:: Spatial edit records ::
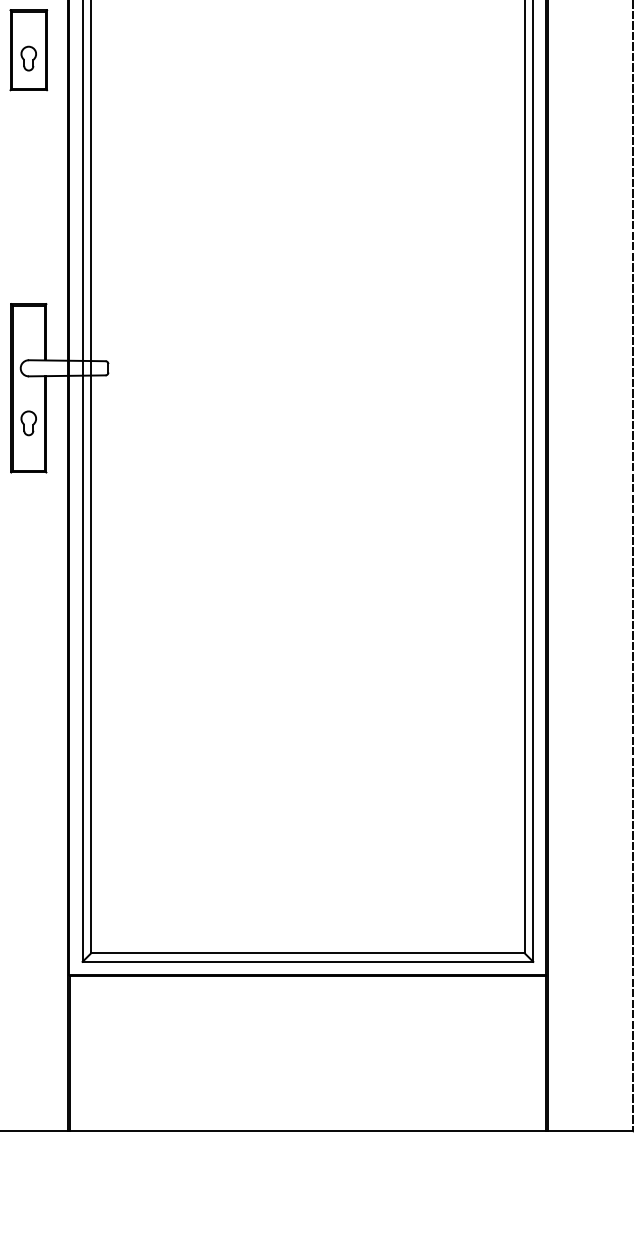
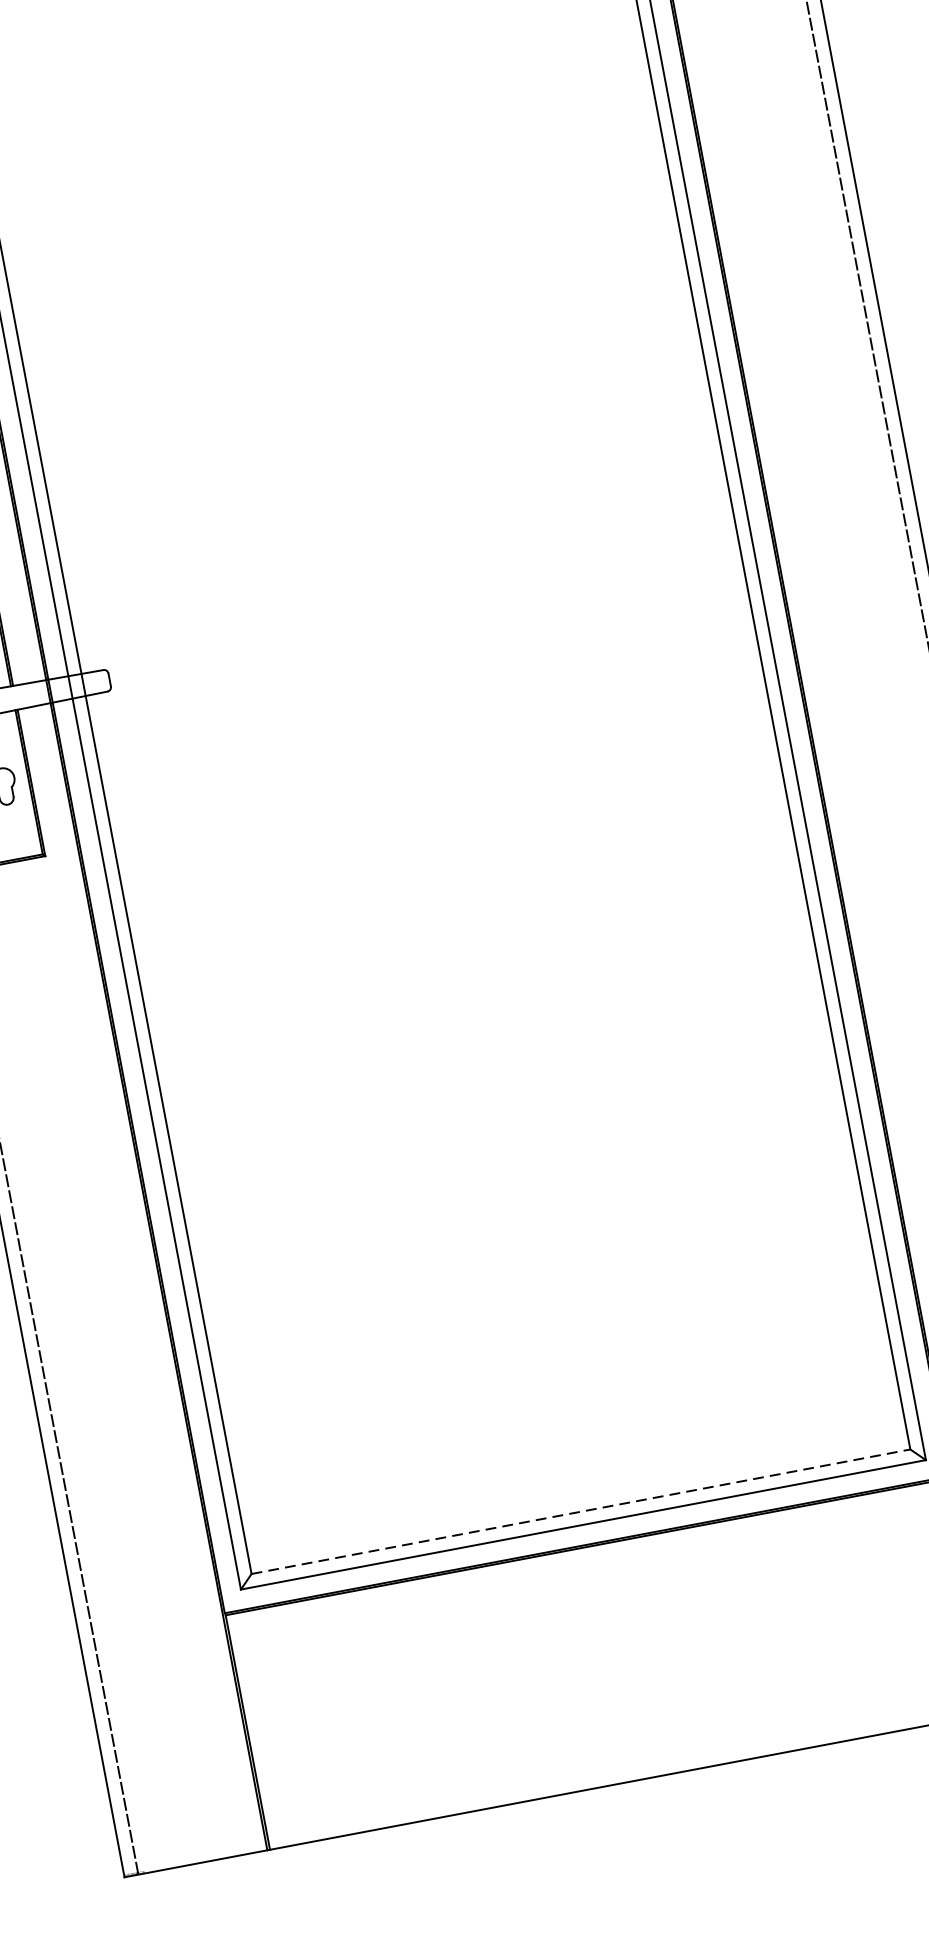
line: (307, 953) -> (580, 1512), solid -> dashed

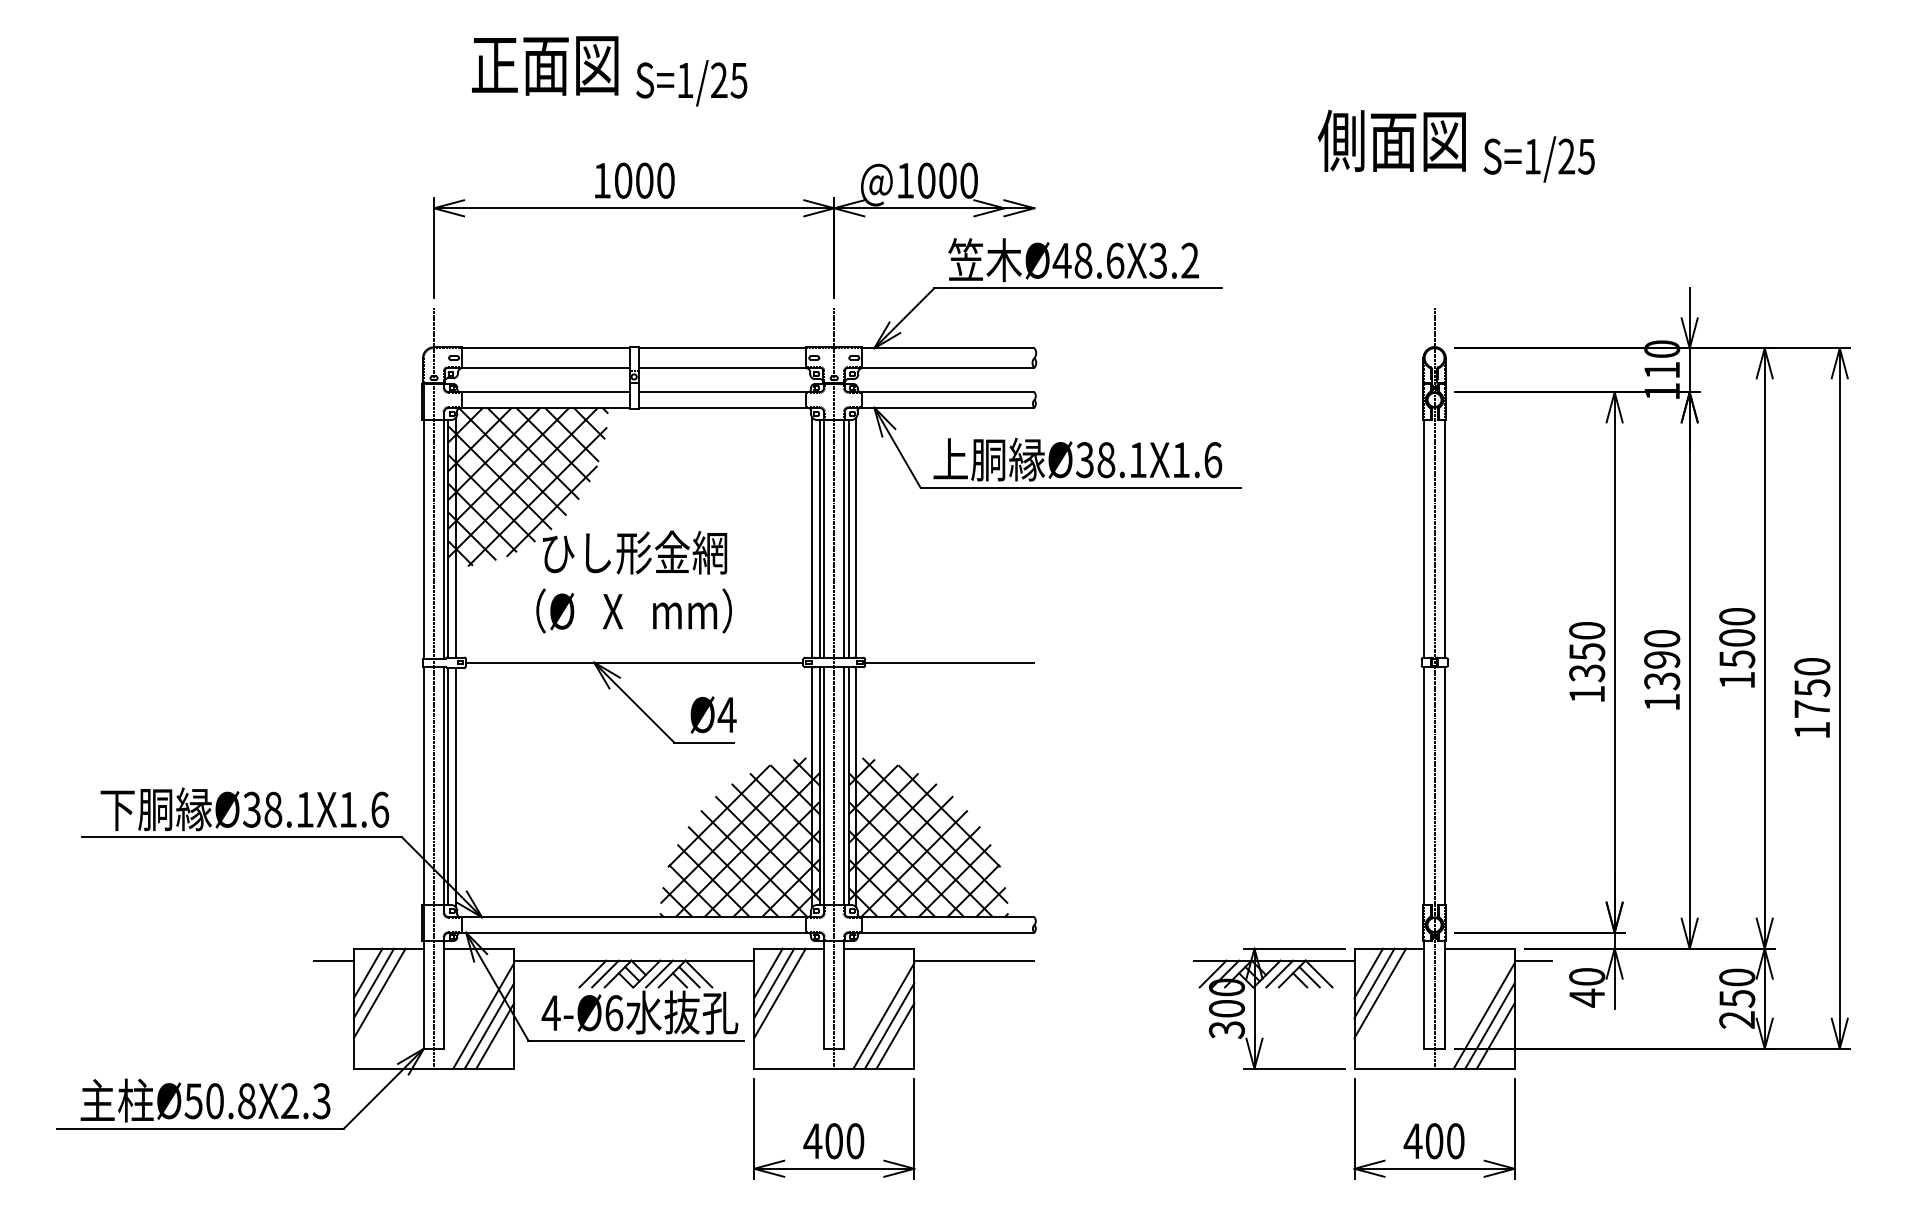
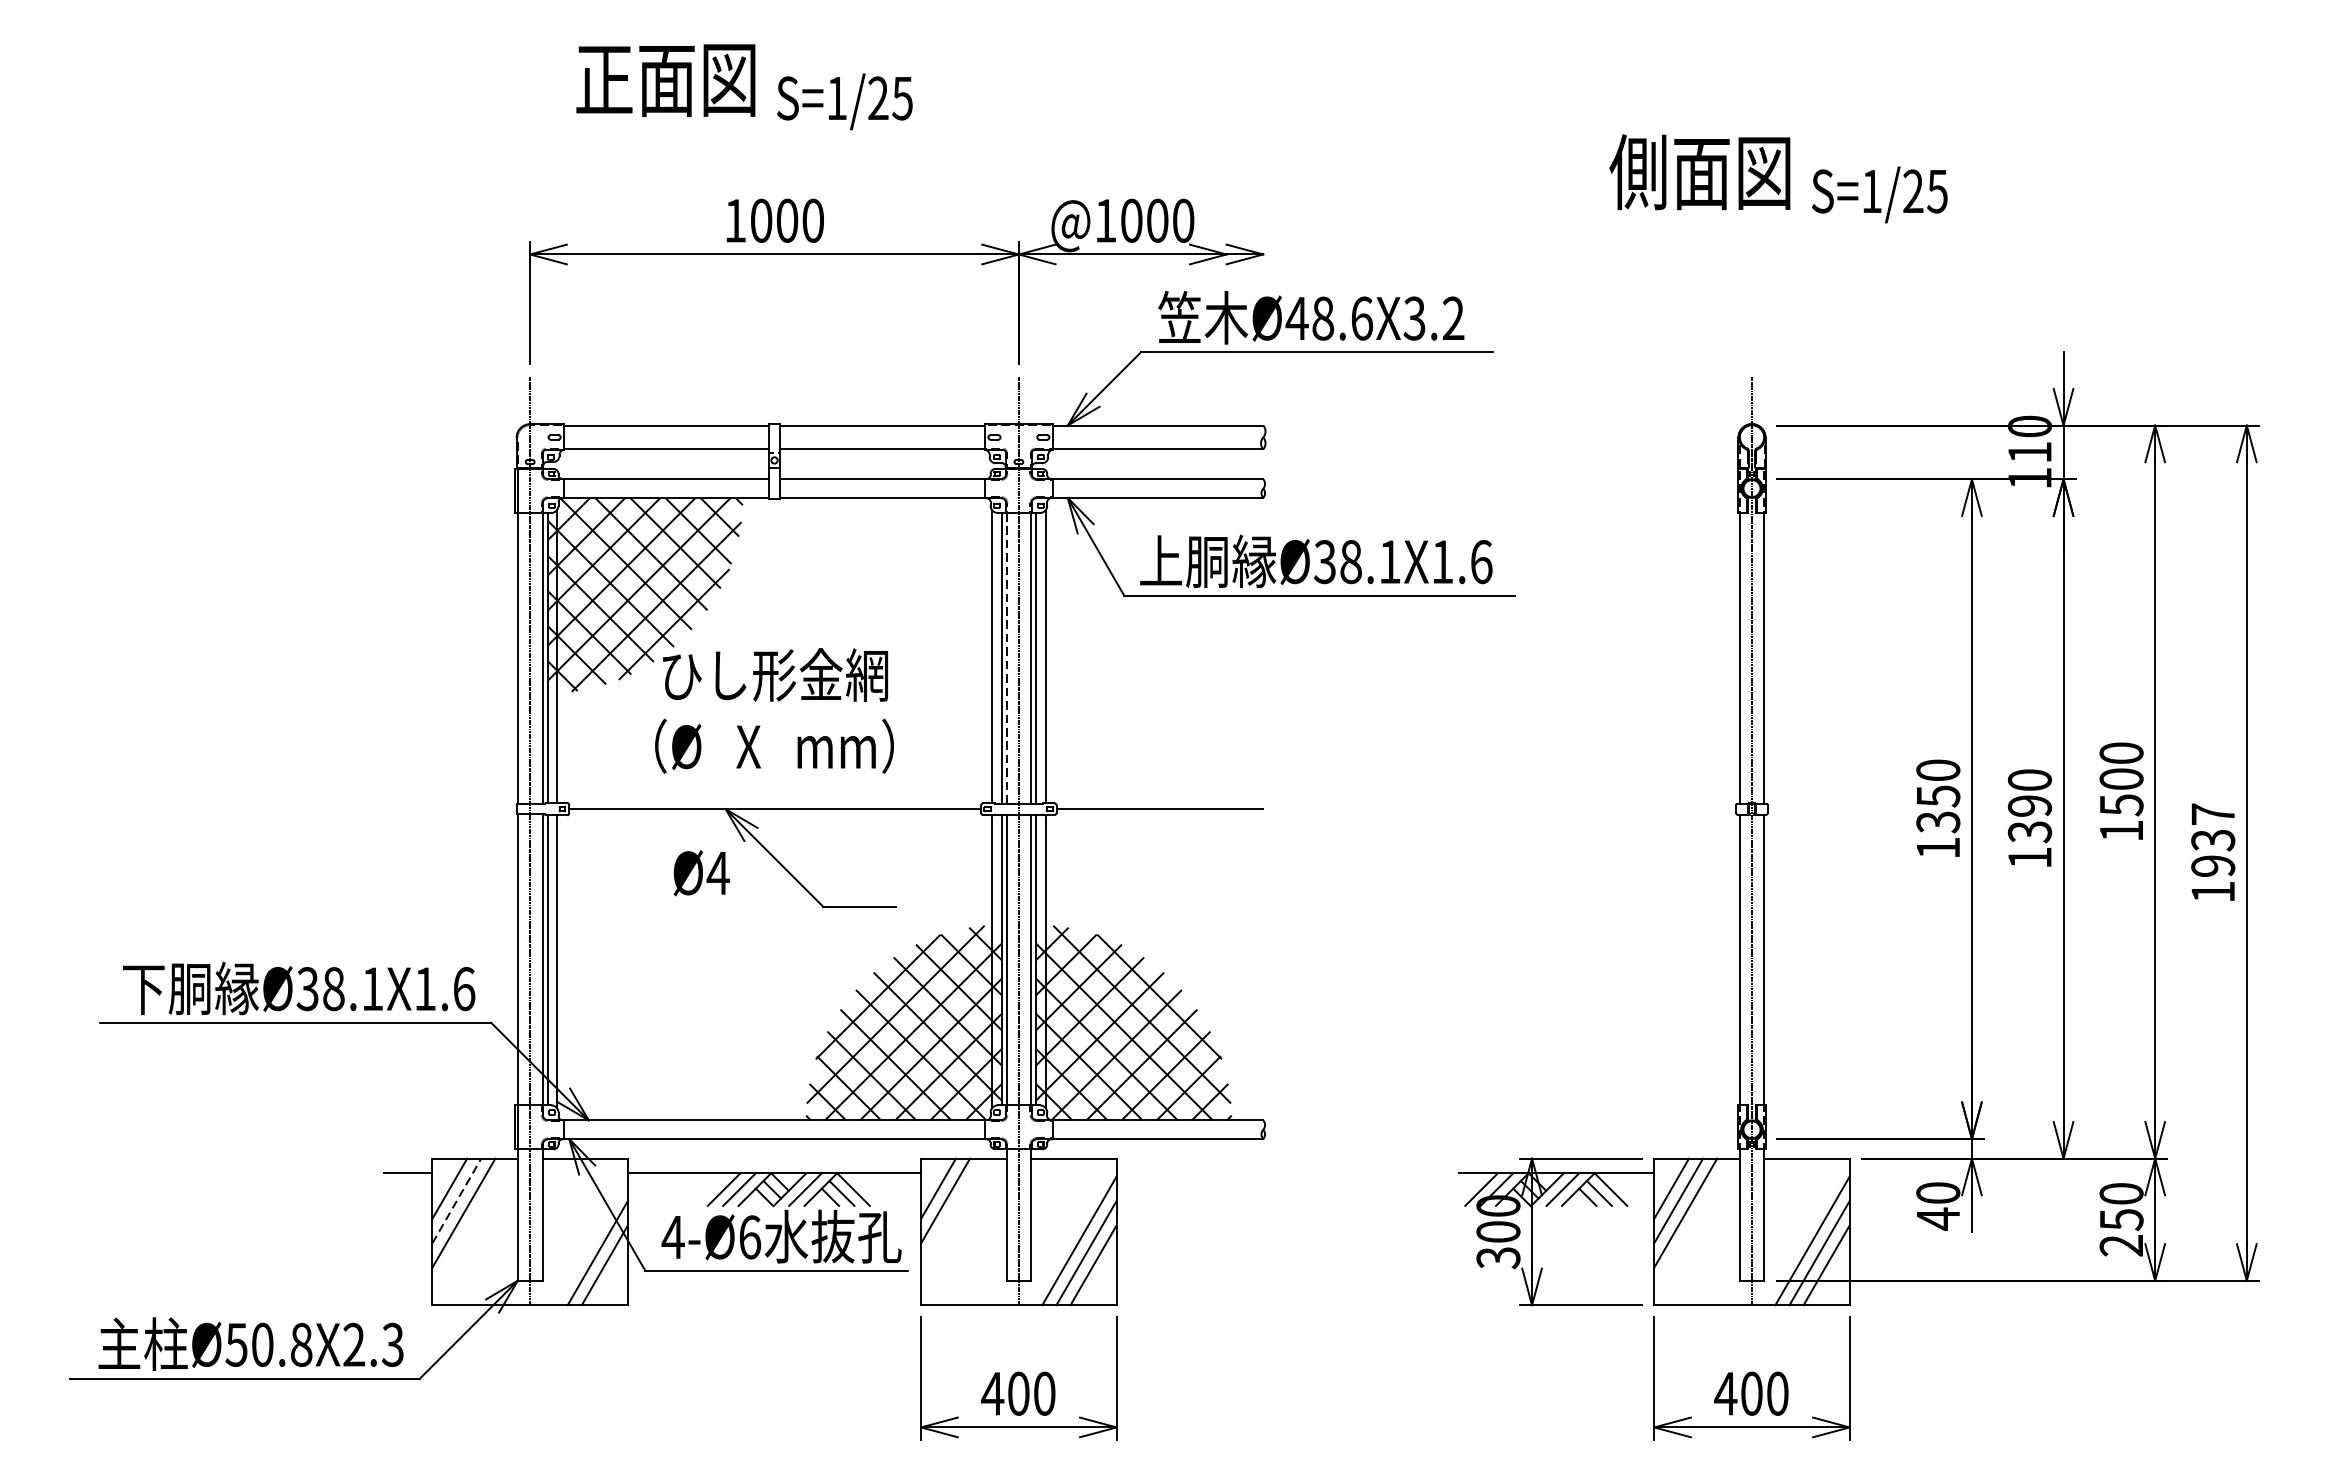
line: (824, 539) -> (1006, 658), solid -> dashed
text: (1812, 687) -> (2213, 839), 1750 -> 1937
text: (713, 714) -> (701, 872), moved
line: (974, 960) -> (1190, 1173), removed
line: (1533, 960) -> (1872, 1173), removed
line: (374, 982) -> (457, 1199), solid -> dashed
line: (779, 992) -> (952, 1212), removed
line: (483, 1015) -> (590, 1240), removed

:: WORK ORDER ::
Output nothing but the records above, word for word, with the pictures removed.

:: THE ANSWER ::
line: (307, 953) -> (580, 1512), solid -> dashed

line: (824, 539) -> (1006, 658), solid -> dashed
text: (1812, 687) -> (2213, 839), 1750 -> 1937
text: (713, 714) -> (701, 872), moved
line: (974, 960) -> (1190, 1173), removed
line: (1533, 960) -> (1872, 1173), removed
line: (374, 982) -> (457, 1199), solid -> dashed
line: (779, 992) -> (952, 1212), removed
line: (483, 1015) -> (590, 1240), removed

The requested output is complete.